Arts A cool norther

No one wants to hear that Austin is hipper than SA, but in theater, it's definitely weirder

Even though spending your hard-won lucre on local arts offerings is always the noble thing to do, the performing-arts season in Austin is often just too tempting to resist. Here's a run-down on some highlights of Austin's 2005-6 season:

Ballet Austin offers the premiere of a choreographed version (!) of Carl Orff's popular oratorio Carmina Burana ,September 30-October 2, at Bass Concert Hall. (Current readers will recognize the opening "O Fortuna" as a staple of horror-film soundtracks everywhere.) In May, however, the company sticks to the tried-and-true with a remounting of its popular Romeo and Juliet.

In January, Austin's incredibly talented Tapestry Dance Company offers the strangely titled Jass: A Syncopated Journey Through Jazz; stop puzzling over the name and simply enjoy a company that always knocks San Antonio dead on its annual summer visits. Later that spring, the touring production of Diavolo comes to downtown Austin: It's billed as "the ultimate in artistic risk-taking," but that more-or-less describes anybody producing dance in Texas. Still, Diavolo's blend of choreography and athletics has wowed critics all over the U.S.
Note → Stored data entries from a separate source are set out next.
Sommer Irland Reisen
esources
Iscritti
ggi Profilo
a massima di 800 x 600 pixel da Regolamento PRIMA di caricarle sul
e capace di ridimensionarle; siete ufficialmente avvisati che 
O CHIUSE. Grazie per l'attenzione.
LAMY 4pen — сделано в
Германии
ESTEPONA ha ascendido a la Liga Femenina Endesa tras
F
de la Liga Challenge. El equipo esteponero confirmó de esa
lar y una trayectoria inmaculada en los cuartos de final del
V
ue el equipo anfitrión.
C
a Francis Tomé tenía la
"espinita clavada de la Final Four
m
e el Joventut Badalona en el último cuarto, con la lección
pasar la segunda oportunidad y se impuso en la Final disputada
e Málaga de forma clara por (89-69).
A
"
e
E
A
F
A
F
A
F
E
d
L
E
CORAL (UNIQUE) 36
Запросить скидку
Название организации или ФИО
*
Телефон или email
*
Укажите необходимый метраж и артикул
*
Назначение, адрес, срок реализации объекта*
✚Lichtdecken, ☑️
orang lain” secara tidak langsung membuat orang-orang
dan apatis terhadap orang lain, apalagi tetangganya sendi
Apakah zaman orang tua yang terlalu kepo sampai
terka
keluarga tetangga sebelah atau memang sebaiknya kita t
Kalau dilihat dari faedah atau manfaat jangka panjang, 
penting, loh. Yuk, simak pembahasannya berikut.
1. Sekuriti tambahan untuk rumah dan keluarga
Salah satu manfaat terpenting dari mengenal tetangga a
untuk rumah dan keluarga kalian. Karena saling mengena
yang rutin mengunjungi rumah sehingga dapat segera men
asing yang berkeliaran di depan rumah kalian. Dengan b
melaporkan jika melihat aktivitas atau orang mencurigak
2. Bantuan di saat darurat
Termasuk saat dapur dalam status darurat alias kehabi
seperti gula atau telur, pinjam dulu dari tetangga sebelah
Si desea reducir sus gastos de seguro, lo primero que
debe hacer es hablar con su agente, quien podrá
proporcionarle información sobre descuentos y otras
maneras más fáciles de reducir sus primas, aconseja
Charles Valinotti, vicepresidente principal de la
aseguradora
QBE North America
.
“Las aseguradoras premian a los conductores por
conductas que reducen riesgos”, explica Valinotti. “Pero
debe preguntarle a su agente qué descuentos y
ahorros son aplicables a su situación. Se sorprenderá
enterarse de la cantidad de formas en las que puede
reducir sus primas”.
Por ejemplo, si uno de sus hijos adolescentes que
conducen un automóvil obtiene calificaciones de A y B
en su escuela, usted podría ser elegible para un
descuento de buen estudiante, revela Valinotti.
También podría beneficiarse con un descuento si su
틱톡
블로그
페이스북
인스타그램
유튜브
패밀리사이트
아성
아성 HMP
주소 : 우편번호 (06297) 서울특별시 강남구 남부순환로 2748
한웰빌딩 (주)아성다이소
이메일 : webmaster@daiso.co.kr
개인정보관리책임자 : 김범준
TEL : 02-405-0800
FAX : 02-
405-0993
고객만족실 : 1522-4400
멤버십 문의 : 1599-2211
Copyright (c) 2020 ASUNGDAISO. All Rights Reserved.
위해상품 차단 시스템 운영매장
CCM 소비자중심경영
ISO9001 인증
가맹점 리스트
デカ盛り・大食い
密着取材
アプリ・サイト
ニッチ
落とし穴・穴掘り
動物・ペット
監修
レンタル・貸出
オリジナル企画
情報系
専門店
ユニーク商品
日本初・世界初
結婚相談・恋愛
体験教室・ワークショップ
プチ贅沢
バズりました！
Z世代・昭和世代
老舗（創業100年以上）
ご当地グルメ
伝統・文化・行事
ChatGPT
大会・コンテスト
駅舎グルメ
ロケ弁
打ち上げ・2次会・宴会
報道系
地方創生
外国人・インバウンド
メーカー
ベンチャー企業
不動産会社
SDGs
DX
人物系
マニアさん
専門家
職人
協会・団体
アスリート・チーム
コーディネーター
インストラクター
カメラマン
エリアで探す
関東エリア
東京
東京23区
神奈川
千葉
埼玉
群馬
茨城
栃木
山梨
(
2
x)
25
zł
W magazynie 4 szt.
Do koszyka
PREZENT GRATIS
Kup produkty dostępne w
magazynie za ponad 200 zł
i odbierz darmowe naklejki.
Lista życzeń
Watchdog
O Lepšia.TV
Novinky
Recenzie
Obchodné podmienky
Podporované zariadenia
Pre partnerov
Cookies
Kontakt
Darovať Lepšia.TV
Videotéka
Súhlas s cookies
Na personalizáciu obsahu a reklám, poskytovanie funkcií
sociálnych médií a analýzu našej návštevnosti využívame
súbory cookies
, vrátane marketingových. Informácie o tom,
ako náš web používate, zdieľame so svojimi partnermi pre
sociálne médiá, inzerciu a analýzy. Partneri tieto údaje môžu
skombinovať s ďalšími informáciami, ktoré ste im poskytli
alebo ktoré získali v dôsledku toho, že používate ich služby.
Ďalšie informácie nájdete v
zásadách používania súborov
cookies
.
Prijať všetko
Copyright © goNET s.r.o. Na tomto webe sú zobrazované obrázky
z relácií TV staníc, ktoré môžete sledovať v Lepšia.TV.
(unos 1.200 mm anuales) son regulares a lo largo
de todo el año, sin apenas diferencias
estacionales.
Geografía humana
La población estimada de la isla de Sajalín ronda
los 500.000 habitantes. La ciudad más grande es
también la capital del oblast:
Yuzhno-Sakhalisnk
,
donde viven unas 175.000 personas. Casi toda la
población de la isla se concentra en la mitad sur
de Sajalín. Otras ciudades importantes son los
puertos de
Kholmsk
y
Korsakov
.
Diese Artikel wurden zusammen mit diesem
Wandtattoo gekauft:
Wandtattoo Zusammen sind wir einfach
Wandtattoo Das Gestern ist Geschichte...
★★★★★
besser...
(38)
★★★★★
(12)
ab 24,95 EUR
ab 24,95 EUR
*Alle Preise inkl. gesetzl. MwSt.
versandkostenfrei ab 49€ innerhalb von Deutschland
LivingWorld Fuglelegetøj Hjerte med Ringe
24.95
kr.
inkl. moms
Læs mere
This year's theater season in Austin includes a few regional favorites unlikely to hit the Alamo City. In May, the Zach Scott Theater presents Doug Wright's I Am My Own Wife, last year's Pulitzer Prize-winning play about a Berlin transvestite who managed to survive the Nazis, the Communists, and homophobia of every political stripe. In January, the Zach Scott offers the regional premiere of the Tony Award-winning musical Urinetown, a spoofy, clever show that chronicles the resistance of townsfolk to a greedy mega-corporation with a toilet monopoly.

Central Texas native son and Greater Tuna co-creator Jaston Williams treads the boards in February in Shakespeare's Twelfth Night at the State Theater. It'll be worth the trip just to see Williams star in a non-Tuna show. And Vortex Repertory Company is currently mounting Sarah Kane's Phaedra's Love, a play of incest and castration so vile and shocking it's worth seeing twice.

Though Austin Lyric Opera's season includes the popular stalwarts Il Trovatore and Don Giovanni, the real reason to subscribe is January's production of Shostakovich's Lady MacBeth of Mtsensk, a rarely performed but splendid work. UT-Austin's faculty string quartet, the Miró Quartet, celebrates a slew of impressive awards with a series of recitals at the Bates Recital Hall. The programs are yet to be announced, but the Miró's latest CD features quartets of Mendelssohn and Schubert. In October, The Philip Glass ensemble gives a rare non-New York performance of Orion, a 90-minute piece composed for the Cultural Olympiad 2004 in Greece. Scored for a variety of exotic instruments - including those native to Australia, India, Brazil, and even Canada - Orion promises to be an eclectic evening of song, dance, and music. Those who only know Glass through his score for the film The Hours may want to experience the composer's more wide-ranging compositions.

As often, Austin's season is a bit less mainstream than San Antonio's, so if you need a fix to keep yourself "weird," Austin is just a quick cruise up I-35.